Thelonius Liddell has written a sort of memoir and it is this that is the basis of the book as the story he is telling is slowly pulled apart by someone as the reader we do not know (although as the book progresses you will find out who this person is). Through his writings we also get to see events through the eyes of Fatima Adara, someone who through her job comes into contact with him, helping him during his time as a prisoner. Her family has suffered due to certain events,yet she still feels it is her duty to serve her country even if it means dealing with the person who may be responsible for her pain. Her one other dealing with American’s comes in the form of Mike Mazzoli who you would be forgiven for thinking was only a bit player in this book, but as you read on you can see how one act at the beginning soon escalates and has much to do with events that take place throughout.

Thelonius is certainly a complex person who is clearly struggling with his role in events and also at times appears to be fighting a losing battle with his grip on reality. During his darkest times he does start to turn to prayer and some of the Muslim teachings that he was probably sent to undermine.
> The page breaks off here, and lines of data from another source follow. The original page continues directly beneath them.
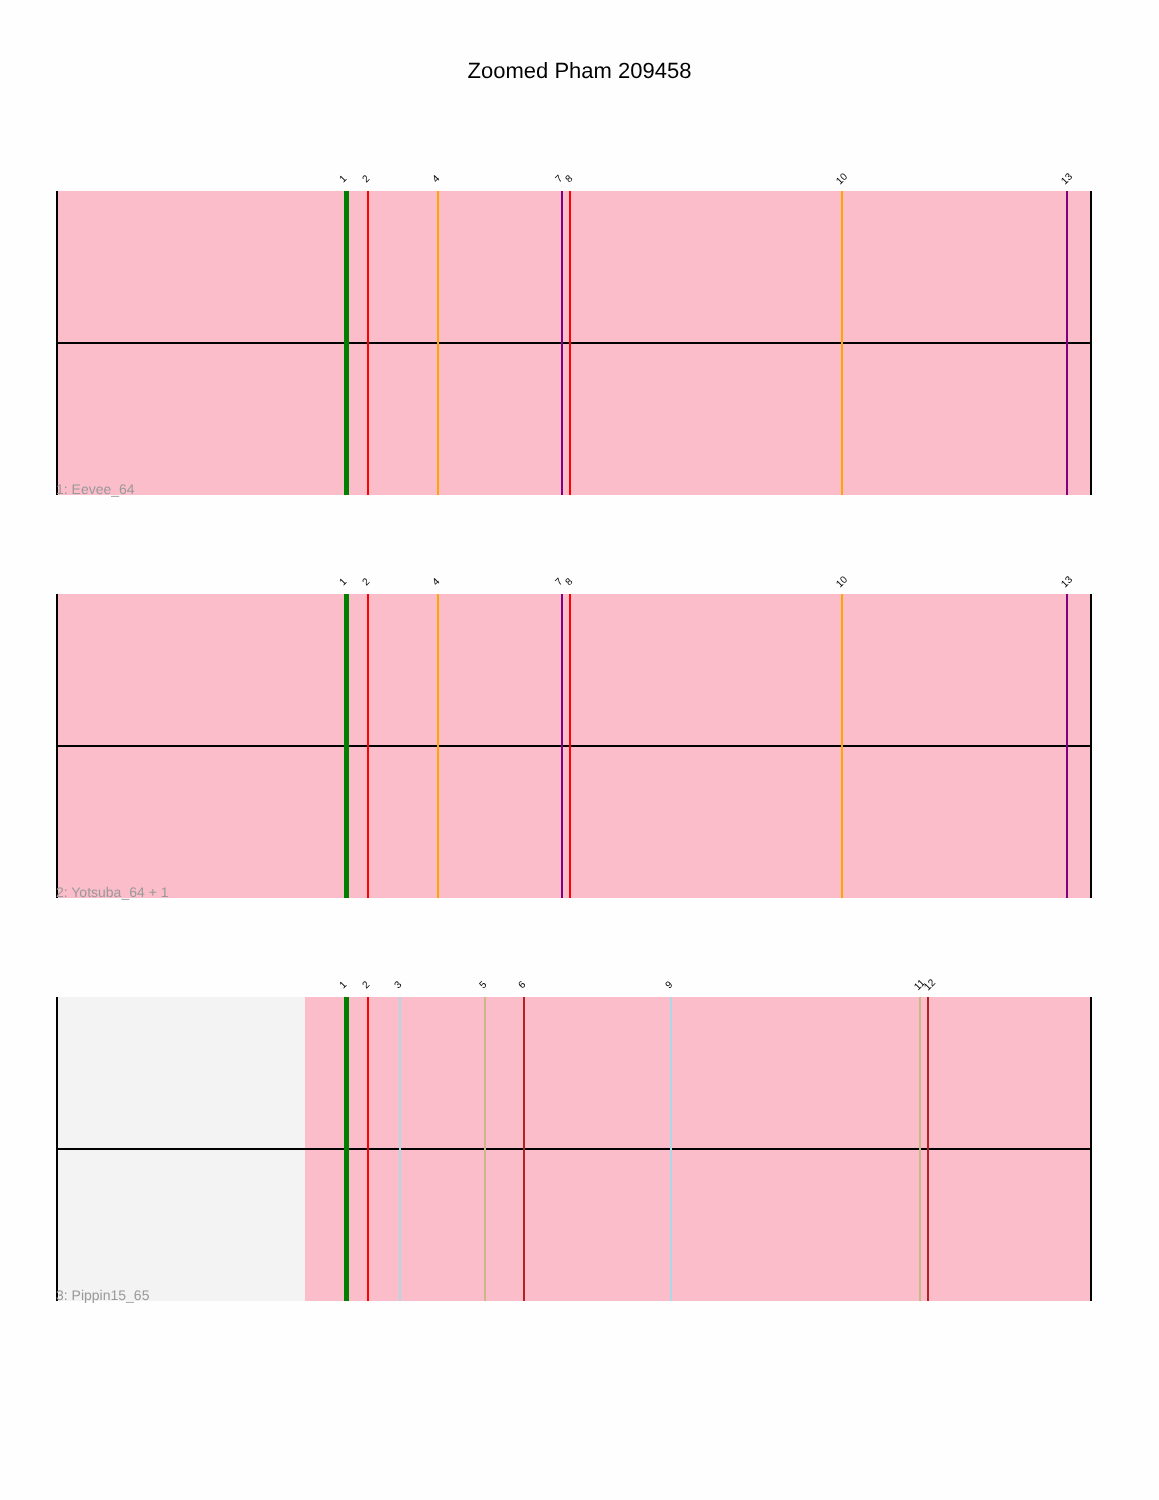Zoomed Pham 209458
1 2 4 7 8 10 13
1: Eevee_64
1 2 4 7 8 10 13
2: Yotsuba_64 + 1
1 2 3 5 6 9 11 12
3: Pippin15_65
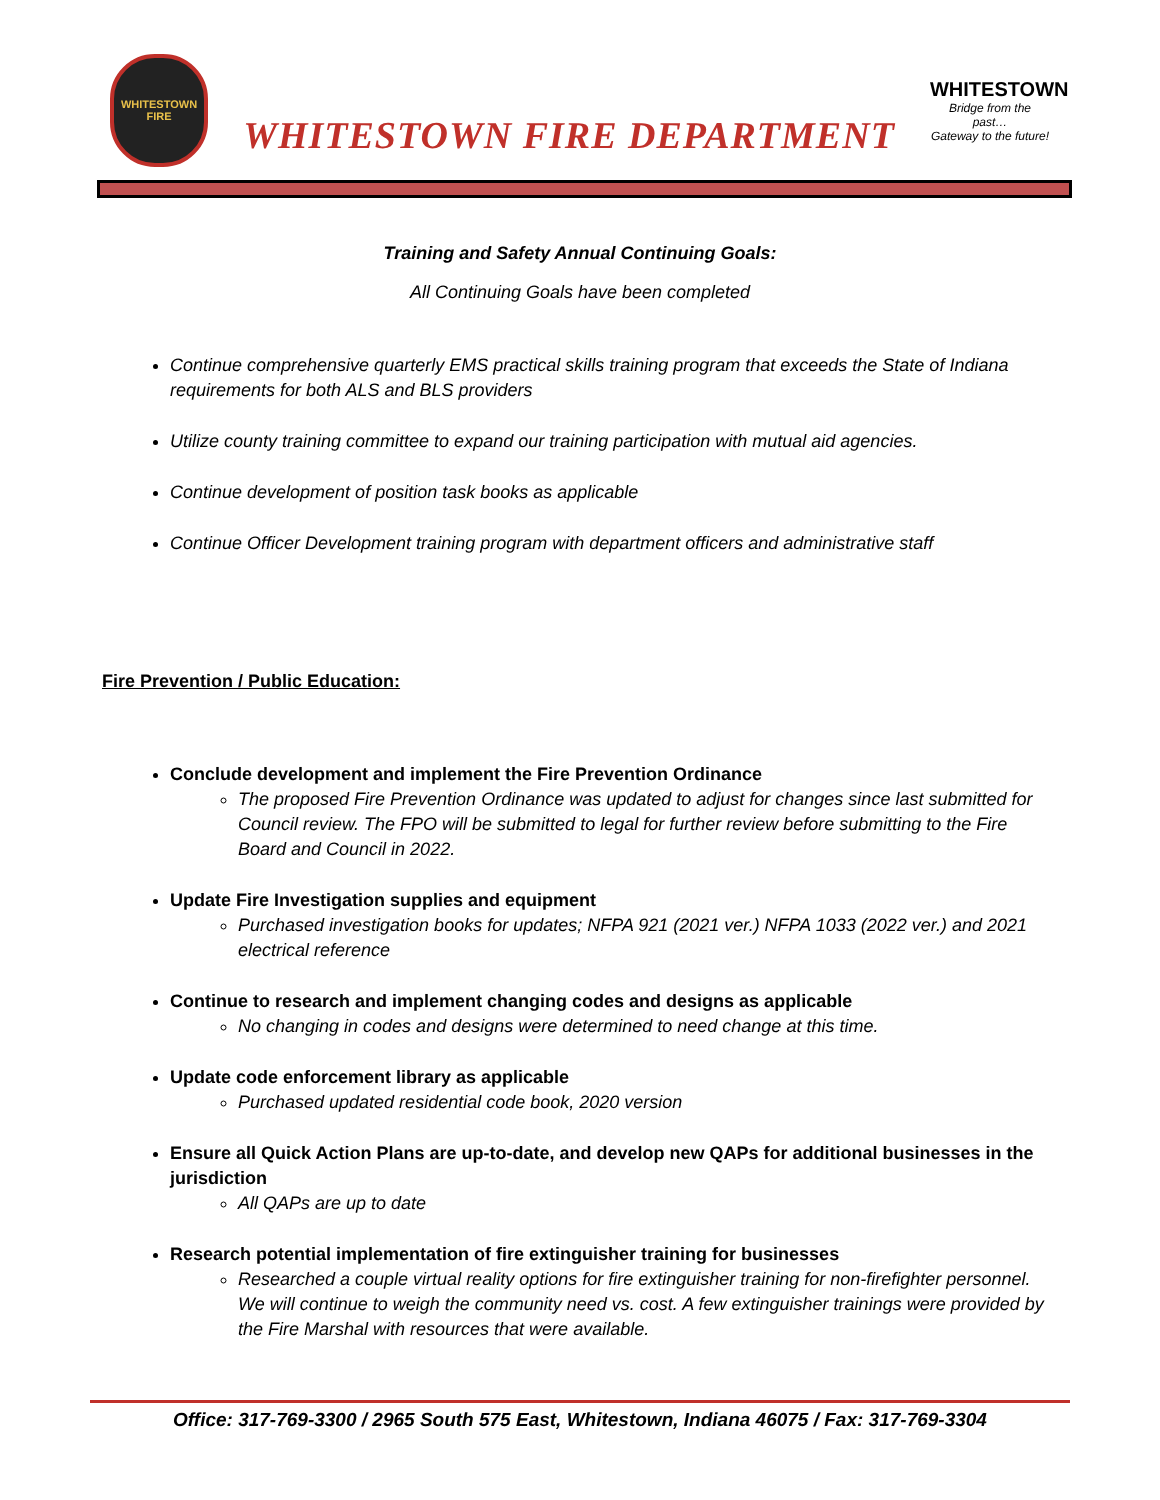WHITESTOWN
FIRE
WHITESTOWN FIRE DEPARTMENT
WHITESTOWN
Bridge from the past…
Gateway to the future!
Training and Safety Annual Continuing Goals:
All Continuing Goals have been completed
Continue comprehensive quarterly EMS practical skills training program that exceeds the State of Indiana requirements for both ALS and BLS providers
Utilize county training committee to expand our training participation with mutual aid agencies.
Continue development of position task books as applicable
Continue Officer Development training program with department officers and administrative staff
Fire Prevention / Public Education:
Conclude development and implement the Fire Prevention Ordinance
The proposed Fire Prevention Ordinance was updated to adjust for changes since last submitted for Council review. The FPO will be submitted to legal for further review before submitting to the Fire Board and Council in 2022.
Update Fire Investigation supplies and equipment
Purchased investigation books for updates; NFPA 921 (2021 ver.) NFPA 1033 (2022 ver.) and 2021 electrical reference
Continue to research and implement changing codes and designs as applicable
No changing in codes and designs were determined to need change at this time.
Update code enforcement library as applicable
Purchased updated residential code book, 2020 version
Ensure all Quick Action Plans are up-to-date, and develop new QAPs for additional businesses in the jurisdiction
All QAPs are up to date
Research potential implementation of fire extinguisher training for businesses
Researched a couple virtual reality options for fire extinguisher training for non-firefighter personnel. We will continue to weigh the community need vs. cost. A few extinguisher trainings were provided by the Fire Marshal with resources that were available.
Office: 317-769-3300 / 2965 South 575 East, Whitestown, Indiana 46075 / Fax: 317-769-3304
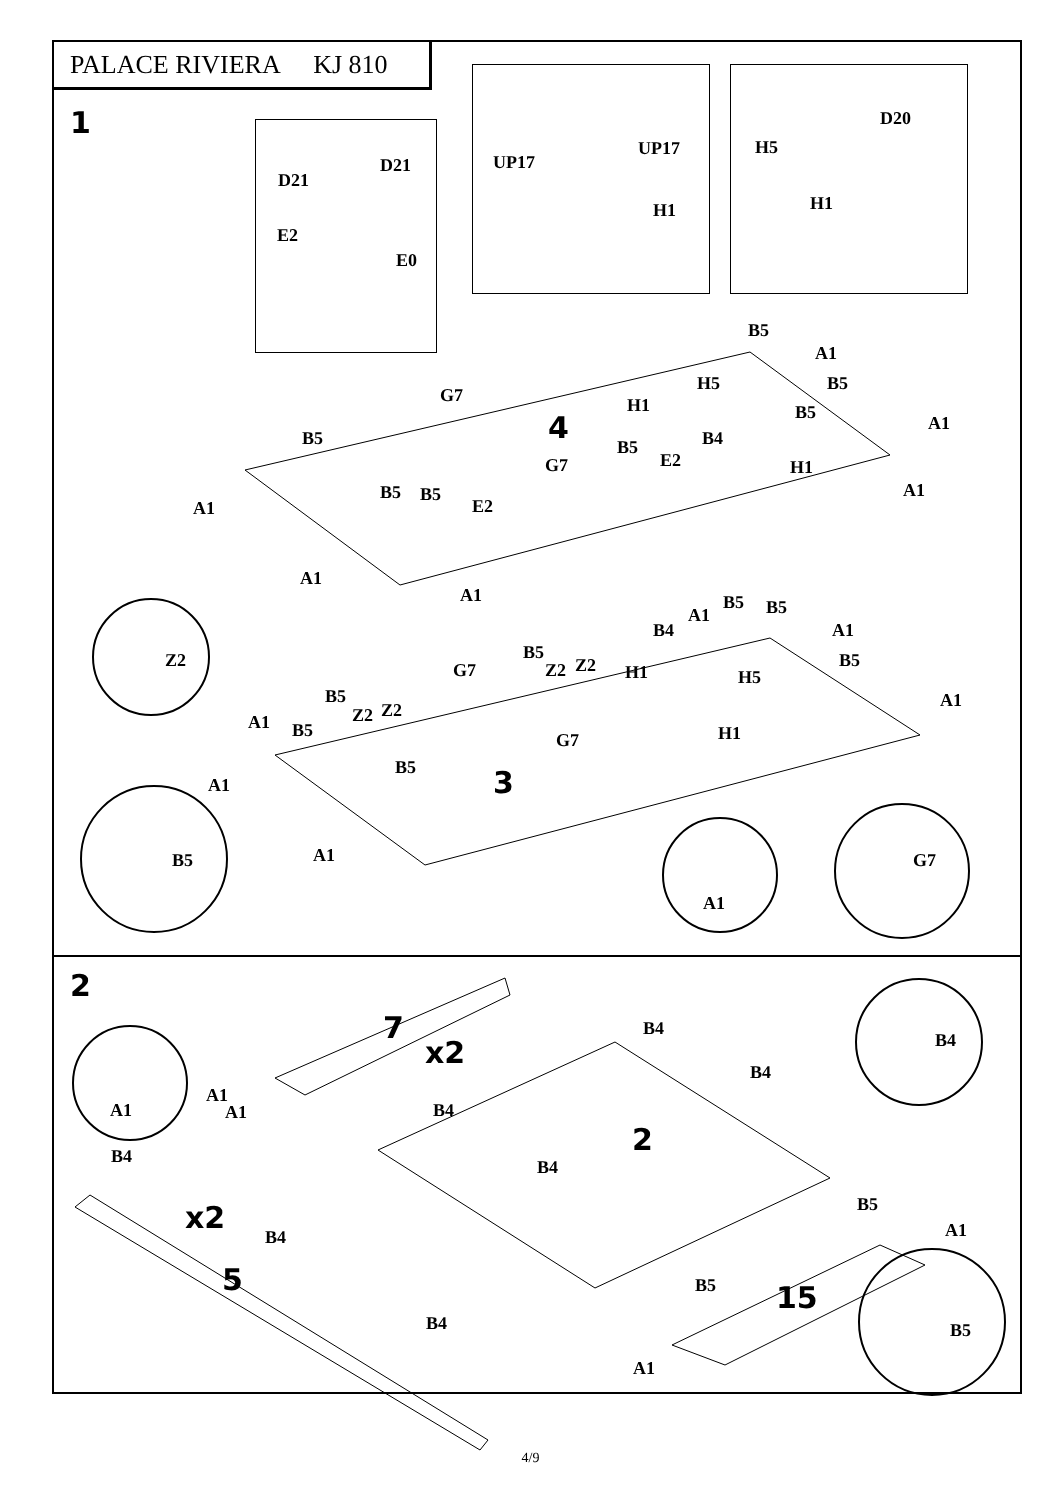PALACE RIVIERA KJ 810
1
D21
D21
E2
E0
UP17
UP17
H1
D20
H5
H1
4
B5
A1
H5 B5
G7 H1 B5
A1
B5 B4
B5
E2
G7 H1
B5 B5
E2
A1
A1
A1
A1
Z2
B5 B5
A1
B4 A1
B5
Z2 Z2
G7 H1
B5
H5
B5
Z2 Z2
A1 B5
A1
H1
G7
A1
B5 3
B5 A1
A1
G7
2
7
x2
B4
B4
B4
A1
A1
A1 B4
2
B4
B4
x2
B4
B5
A1
5 B5 15
B4 B5
A1
4/9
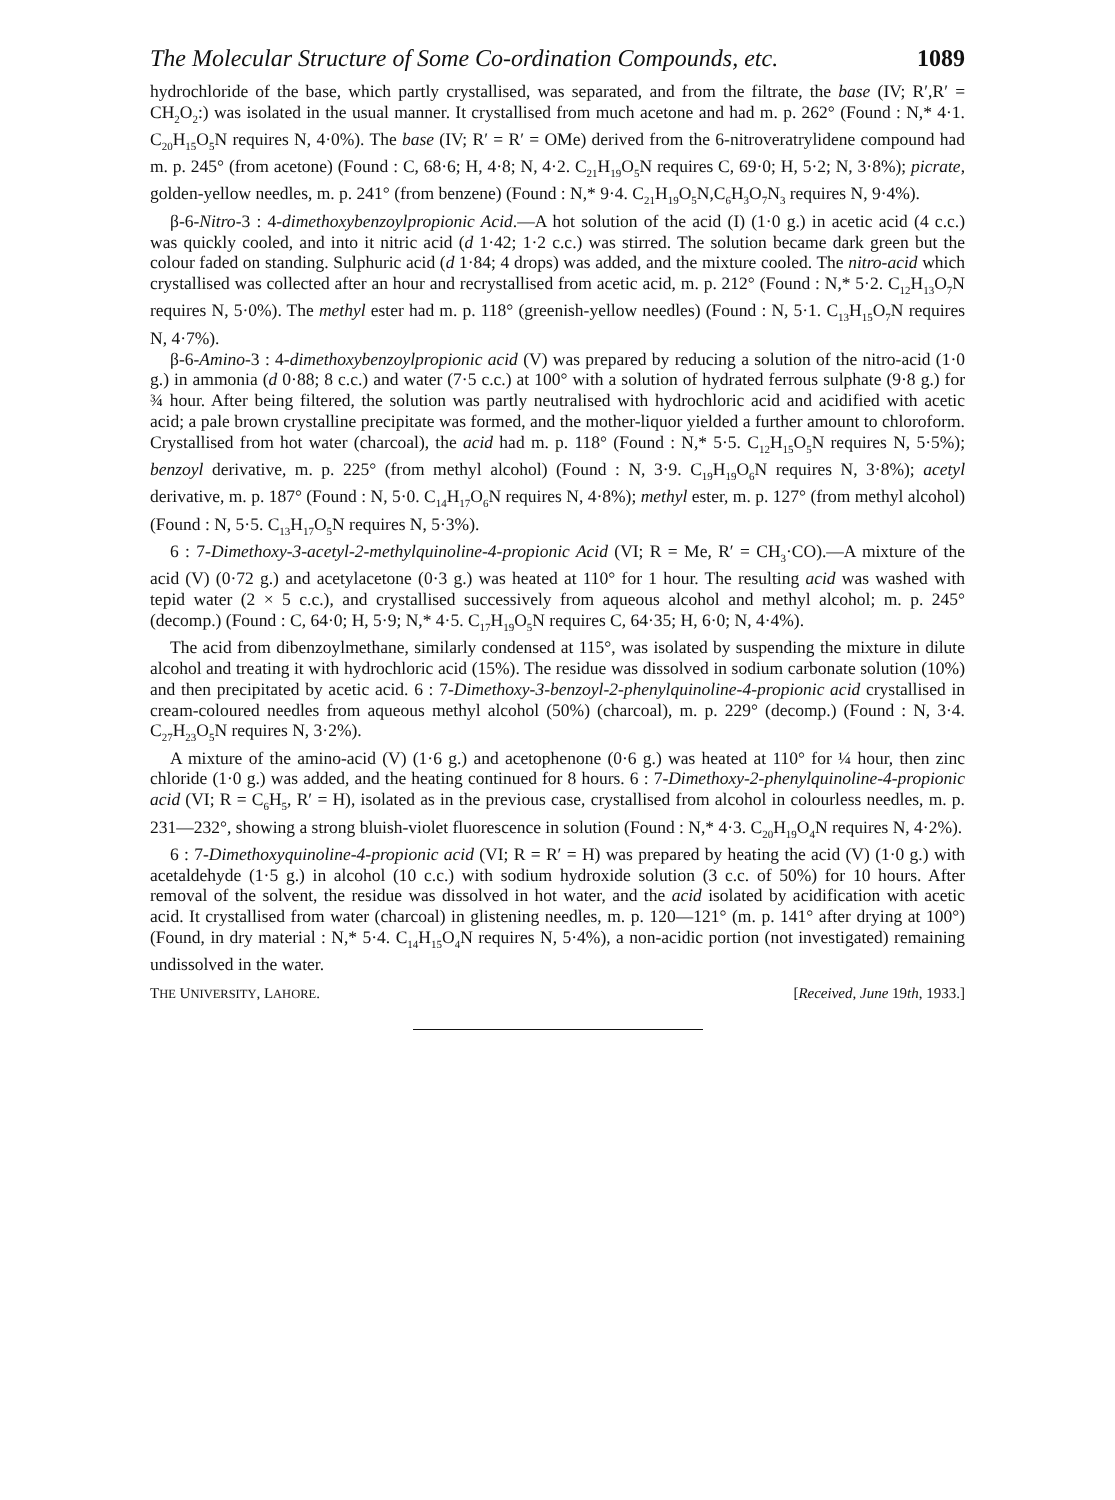The Molecular Structure of Some Co-ordination Compounds, etc. 1089
hydrochloride of the base, which partly crystallised, was separated, and from the filtrate, the base (IV; R′,R′ = CH<sub>2</sub>O<sub>2</sub>:) was isolated in the usual manner. It crystallised from much acetone and had m. p. 262° (Found : N,* 4·1. C<sub>20</sub>H<sub>15</sub>O<sub>5</sub>N requires N, 4·0%). The base (IV; R′ = R′ = OMe) derived from the 6-nitroveratrylidene compound had m. p. 245° (from acetone) (Found : C, 68·6; H, 4·8; N, 4·2. C<sub>21</sub>H<sub>19</sub>O<sub>5</sub>N requires C, 69·0; H, 5·2; N, 3·8%); picrate, golden-yellow needles, m. p. 241° (from benzene) (Found : N,* 9·4. C<sub>21</sub>H<sub>19</sub>O<sub>5</sub>N,C<sub>6</sub>H<sub>3</sub>O<sub>7</sub>N<sub>3</sub> requires N, 9·4%).
β-6-Nitro-3 : 4-dimethoxybenzoylpropionic Acid.—A hot solution of the acid (I) (1·0 g.) in acetic acid (4 c.c.) was quickly cooled, and into it nitric acid (d 1·42; 1·2 c.c.) was stirred. The solution became dark green but the colour faded on standing. Sulphuric acid (d 1·84; 4 drops) was added, and the mixture cooled. The nitro-acid which crystallised was collected after an hour and recrystallised from acetic acid, m. p. 212° (Found : N,* 5·2. C<sub>12</sub>H<sub>13</sub>O<sub>7</sub>N requires N, 5·0%). The methyl ester had m. p. 118° (greenish-yellow needles) (Found : N, 5·1. C<sub>13</sub>H<sub>15</sub>O<sub>7</sub>N requires N, 4·7%).
β-6-Amino-3 : 4-dimethoxybenzoylpropionic acid (V) was prepared by reducing a solution of the nitro-acid (1·0 g.) in ammonia (d 0·88; 8 c.c.) and water (7·5 c.c.) at 100° with a solution of hydrated ferrous sulphate (9·8 g.) for ¾ hour. After being filtered, the solution was partly neutralised with hydrochloric acid and acidified with acetic acid; a pale brown crystalline precipitate was formed, and the mother-liquor yielded a further amount to chloroform. Crystallised from hot water (charcoal), the acid had m. p. 118° (Found : N,* 5·5. C<sub>12</sub>H<sub>15</sub>O<sub>5</sub>N requires N, 5·5%); benzoyl derivative, m. p. 225° (from methyl alcohol) (Found : N, 3·9. C<sub>19</sub>H<sub>19</sub>O<sub>6</sub>N requires N, 3·8%); acetyl derivative, m. p. 187° (Found : N, 5·0. C<sub>14</sub>H<sub>17</sub>O<sub>6</sub>N requires N, 4·8%); methyl ester, m. p. 127° (from methyl alcohol) (Found : N, 5·5. C<sub>13</sub>H<sub>17</sub>O<sub>5</sub>N requires N, 5·3%).
6 : 7-Dimethoxy-3-acetyl-2-methylquinoline-4-propionic Acid (VI; R = Me, R′ = CH<sub>3</sub>·CO).—A mixture of the acid (V) (0·72 g.) and acetylacetone (0·3 g.) was heated at 110° for 1 hour. The resulting acid was washed with tepid water (2 × 5 c.c.), and crystallised successively from aqueous alcohol and methyl alcohol; m. p. 245° (decomp.) (Found : C, 64·0; H, 5·9; N,* 4·5. C<sub>17</sub>H<sub>19</sub>O<sub>5</sub>N requires C, 64·35; H, 6·0; N, 4·4%).
The acid from dibenzoylmethane, similarly condensed at 115°, was isolated by suspending the mixture in dilute alcohol and treating it with hydrochloric acid (15%). The residue was dissolved in sodium carbonate solution (10%) and then precipitated by acetic acid. 6 : 7-Dimethoxy-3-benzoyl-2-phenylquinoline-4-propionic acid crystallised in cream-coloured needles from aqueous methyl alcohol (50%) (charcoal), m. p. 229° (decomp.) (Found : N, 3·4. C<sub>27</sub>H<sub>23</sub>O<sub>5</sub>N requires N, 3·2%).
A mixture of the amino-acid (V) (1·6 g.) and acetophenone (0·6 g.) was heated at 110° for ¼ hour, then zinc chloride (1·0 g.) was added, and the heating continued for 8 hours. 6 : 7-Dimethoxy-2-phenylquinoline-4-propionic acid (VI; R = C<sub>6</sub>H<sub>5</sub>, R′ = H), isolated as in the previous case, crystallised from alcohol in colourless needles, m. p. 231—232°, showing a strong bluish-violet fluorescence in solution (Found : N,* 4·3. C<sub>20</sub>H<sub>19</sub>O<sub>4</sub>N requires N, 4·2%).
6 : 7-Dimethoxyquinoline-4-propionic acid (VI; R = R′ = H) was prepared by heating the acid (V) (1·0 g.) with acetaldehyde (1·5 g.) in alcohol (10 c.c.) with sodium hydroxide solution (3 c.c. of 50%) for 10 hours. After removal of the solvent, the residue was dissolved in hot water, and the acid isolated by acidification with acetic acid. It crystallised from water (charcoal) in glistening needles, m. p. 120—121° (m. p. 141° after drying at 100°) (Found, in dry material : N,* 5·4. C<sub>14</sub>H<sub>15</sub>O<sub>4</sub>N requires N, 5·4%), a non-acidic portion (not investigated) remaining undissolved in the water.
THE UNIVERSITY, LAHORE. [Received, June 19th, 1933.]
Whilst it is hard to condone some of his actions, he does start to question if what he is being ordered to do is actually right, a belief that ultimately puts him at odds with his employers and may actually help seal his fate.

Fatima is someone who is making the best of her lot. Her gender and her faith prevent her from doing so much, yet she still finds a way to look after what is left of her family as best she can, not that her actions are always understood or appreciated. Her resilience when faced with unbelievable acts is to be admired and you can sense her struggles with some of the things she is forced to do. 

If there is one person in this book that depicts the true evil behind any war it is Mike Mazzoli. His total lack of respect and disregard for authority and decent human behaviour has your skin crawling right from the start and I have to admit I was not shocked by the way his story ended

This is not going to be a book for everyone, but I would still recommend that you read it as it shows both sides to a very emotive topic and I think it will probably be a book that stays with me for quite some time for so many different reasons.

About the Author

Yusuf Toropov is an American Muslim writer. He’s the author or co-author of a number of nonfiction books, including Shakespeare for Beginners. His full-length play An Undivided Heart was selected for a workshop production at the National Playwrights Conference, and his one-act play The Job Search was produced off-Broadway. Jihadi: A Love Story, which reached the quarter-finals of the Amazon Breakthrough Novel Award, is his first novel. He is currently living in Ireland.